In entrambe le storie ci sono due personaggi che si sottraggono alla relazione sociale – lavorativa in Bartleby e famigliare in Wakefield -, alle convenzioni, in nome di una coerenza che trae il proprio fondamento da un disincanto che si è installato nella vita sociale. Con la morte di Moro e l’inizio degli anni Ottanta inizia il cosiddetto «riflusso», va in crisi la politica tradizionale, c’è la fuga dall’impegno. Finisce il mondo di cui Calvino era uno degli interpreti più ariosi, leggeri, e insieme intensi.

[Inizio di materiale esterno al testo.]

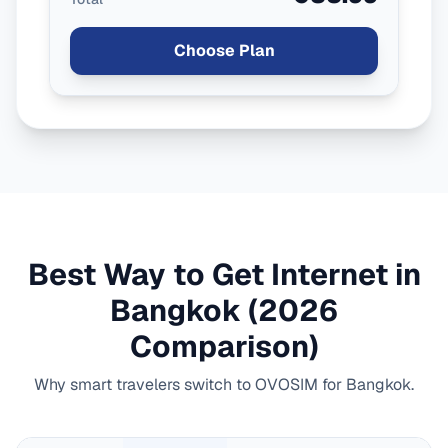
Choose Plan
Best Way to Get Internet in
Bangkok
(2026
Comparison)
Why smart travelers switch to OVOSIM for
Bangkok
.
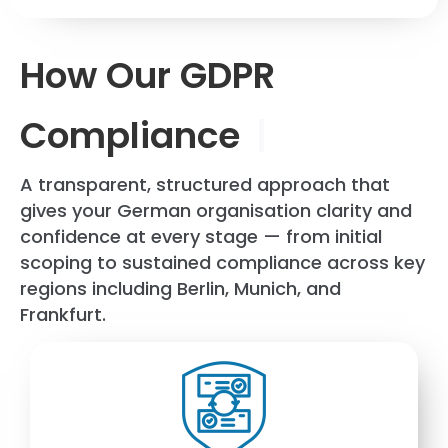
How Our GDPR
Compliance
|
A transparent, structured approach that
gives your German organisation clarity and
confidence at every stage — from initial
scoping to sustained compliance across key
regions including
Berlin
,
Munich
, and
Frankfurt
.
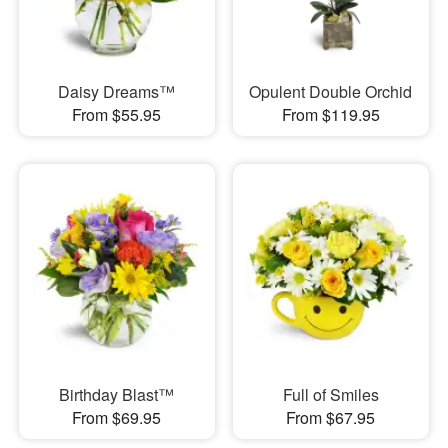
Daisy Dreams™
Opulent Double Orchid
From $55.95
From $119.95
Birthday Blast™
Full of Smiles
From $69.95
From $67.95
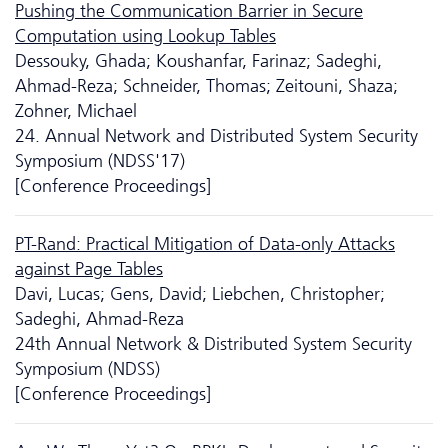
Pushing the Communication Barrier in Secure
Computation using Lookup Tables
Dessouky, Ghada; Koushanfar, Farinaz; Sadeghi,
Ahmad-Reza; Schneider, Thomas; Zeitouni, Shaza;
Zohner, Michael
24. Annual Network and Distributed System Security
Symposium (NDSS'17)
[Conference Proceedings]
PT-Rand: Practical Mitigation of Data-only Attacks
against Page Tables
Davi, Lucas; Gens, David; Liebchen, Christopher;
Sadeghi, Ahmad-Reza
24th Annual Network & Distributed System Security
Symposium (NDSS)
[Conference Proceedings]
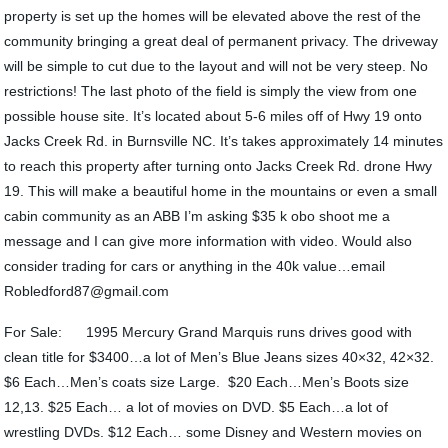
property is set up the homes will be elevated above the rest of the
community bringing a great deal of permanent privacy. The driveway
will be simple to cut due to the layout and will not be very steep. No
restrictions! The last photo of the field is simply the view from one
possible house site. It’s located about 5-6 miles off of Hwy 19 onto
Jacks Creek Rd. in Burnsville NC. It’s takes approximately 14 minutes
to reach this property after turning onto Jacks Creek Rd. drone Hwy
19. This will make a beautiful home in the mountains or even a small
cabin community as an ABB I’m asking $35 k obo shoot me a
message and I can give more information with video. Would also
consider trading for cars or anything in the 40k value…email
Robledford87@gmail.com
For Sale: 1995 Mercury Grand Marquis runs drives good with
clean title for $3400…a lot of Men’s Blue Jeans sizes 40×32, 42×32.
$6 Each…Men’s coats size Large. $20 Each…Men’s Boots size
12,13. $25 Each… a lot of movies on DVD. $5 Each…a lot of
wrestling DVDs. $12 Each… some Disney and Western movies on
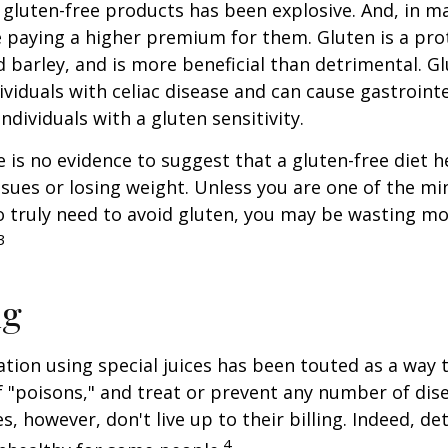
gluten-free products has been explosive. And, in m
paying a higher premium for them. Gluten is a pro
d barley, and is more beneficial than detrimental. Gl
ividuals with celiac disease and can cause gastrointe
ndividuals with a gluten sensitivity.
 is no evidence to suggest that a gluten-free diet h
ssues or losing weight. Unless you are one of the mi
 truly need to avoid gluten, you may be wasting mo
3
ng
ation using special juices has been touted as a way 
f "poisons," and treat or prevent any number of dis
es, however, don't live up to their billing. Indeed, d
4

La società umana, quella italiana, non sa più bene su cosa si fondi il legame che tiene insieme gli individui. Calvino sta su questa soglia e per molti aspetti non sa più che pesci pigliare, come si vede molto bene nei racconti di Palomar. La sua crisi era già iniziata, e si annunciava lunga e complessa. Forse non aveva più, nonostante la sua indubbia intelligenza gli strumenti adatti per interpretare il cambiamento. Per questo si era rivolto nel 1968 a Celati, il suo Marco Polo, il viaggiatore, mentre lui retrocedeva al ruolo di Kublai Kan, il vecchio imperatore immobile delle Città invisibili, il suo capolavoro, ma anche il suo punto più alto di scacco. Tuttavia Celati non era bastato, e neppure più i vecchi e nuovi maestri parigini. All’inizio degli anni Ottanta Calvino era un intellettuale-scrittore in panne, il cui motore, perfetto e oliato, girava a vuoto. Era sospeso nel vuoto della fine del XX secolo. Somigliava sempre più a Bartleby, e come lui incarnava un lutto; e l’accentuarsi del suo manierismo letterario era anche la conseguenza del suo «avrei preferenza di no».
Ora non sappiamo cosa avrebbe scritto riguardo alla «coerenza», però un’ipotesi, seguendo il suo Marco Polo, si può formulare. Bartleby, ha scritto Celati, è la figura che pone il problema delle sacche di estraneità che si formano all’interno della vita sociale. Problema che nasce con la nascita delle grandi masse anonime nella vita urbana, «dove non si possono più nascondere le distanze assolute che separano gli individui». La solitudine è l’esperienza fondamentale della contemporaneità su cui s’innestano, pur nella loro diversità, sia il fascismo novecentesco sia il Grande Fratello. Calvino sta al di qua di questa soglia, indica il problema, ma non fornisce soluzioni. Un grande scrittore, senza dubbio, un grande moralista, e insieme un agilissimo saggista. Ma per andare avanti non basta più, bisogna cercare altrove. Dopo Calvino.